■ INFORMATION PROVIDED
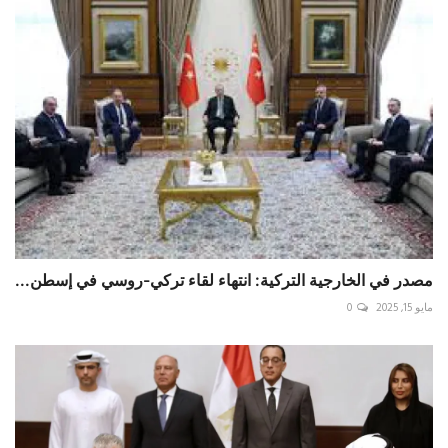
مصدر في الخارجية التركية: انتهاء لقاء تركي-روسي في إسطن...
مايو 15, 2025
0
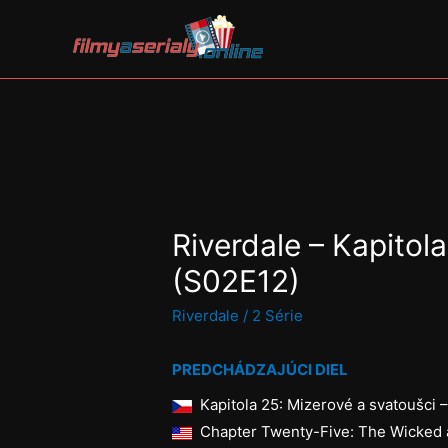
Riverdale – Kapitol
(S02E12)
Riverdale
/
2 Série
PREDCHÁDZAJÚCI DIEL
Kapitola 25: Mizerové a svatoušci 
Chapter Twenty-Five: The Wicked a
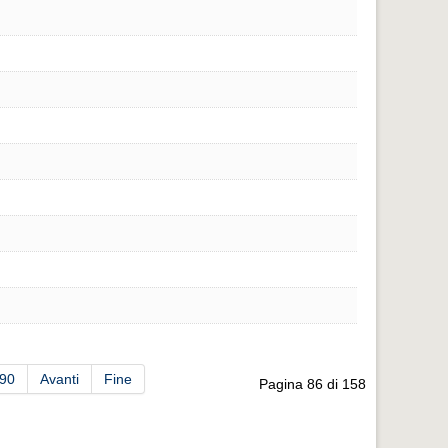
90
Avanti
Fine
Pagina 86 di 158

==

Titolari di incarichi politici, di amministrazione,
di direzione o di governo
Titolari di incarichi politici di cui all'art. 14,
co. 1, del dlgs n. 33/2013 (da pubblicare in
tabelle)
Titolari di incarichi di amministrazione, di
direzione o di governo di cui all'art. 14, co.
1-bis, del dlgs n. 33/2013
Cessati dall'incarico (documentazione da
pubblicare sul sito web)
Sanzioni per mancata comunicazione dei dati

■ REQUEST
Please count how many lines in the listing above contain the word "amministrazione", and reply with the number alone.

■ WRITTEN SOLUTION
2